**Records for the exercise:**
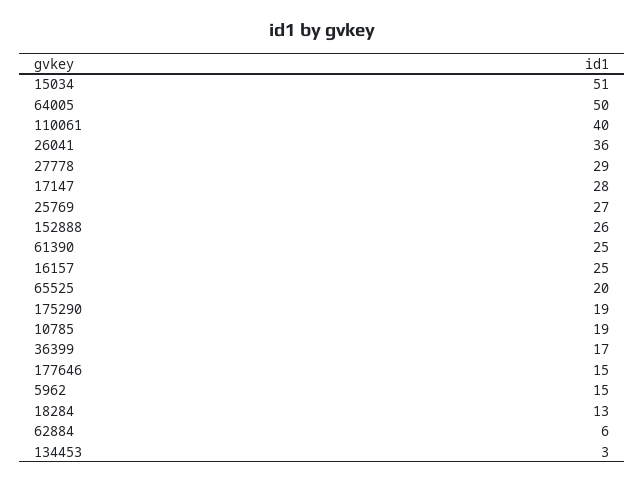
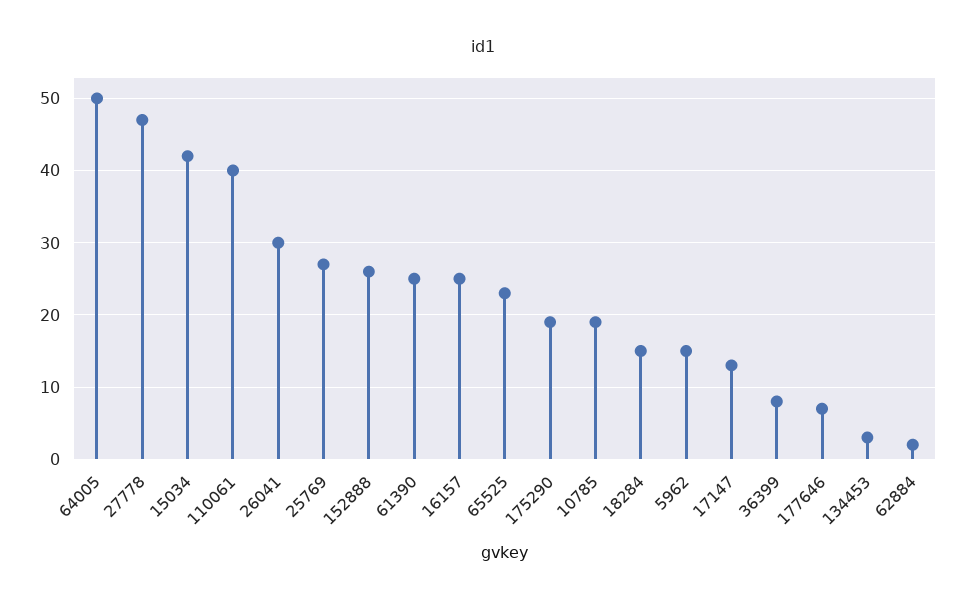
15034: 51 -> 42
26041: 36 -> 30
27778: 29 -> 47
17147: 28 -> 13
65525: 20 -> 23
36399: 17 -> 8
177646: 15 -> 7
18284: 13 -> 15
62884: 6 -> 2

**Problem description:**
Copy out every entry above word for word; omit the images.

**Worked solution:**
15034: 51 -> 42
26041: 36 -> 30
27778: 29 -> 47
17147: 28 -> 13
65525: 20 -> 23
36399: 17 -> 8
177646: 15 -> 7
18284: 13 -> 15
62884: 6 -> 2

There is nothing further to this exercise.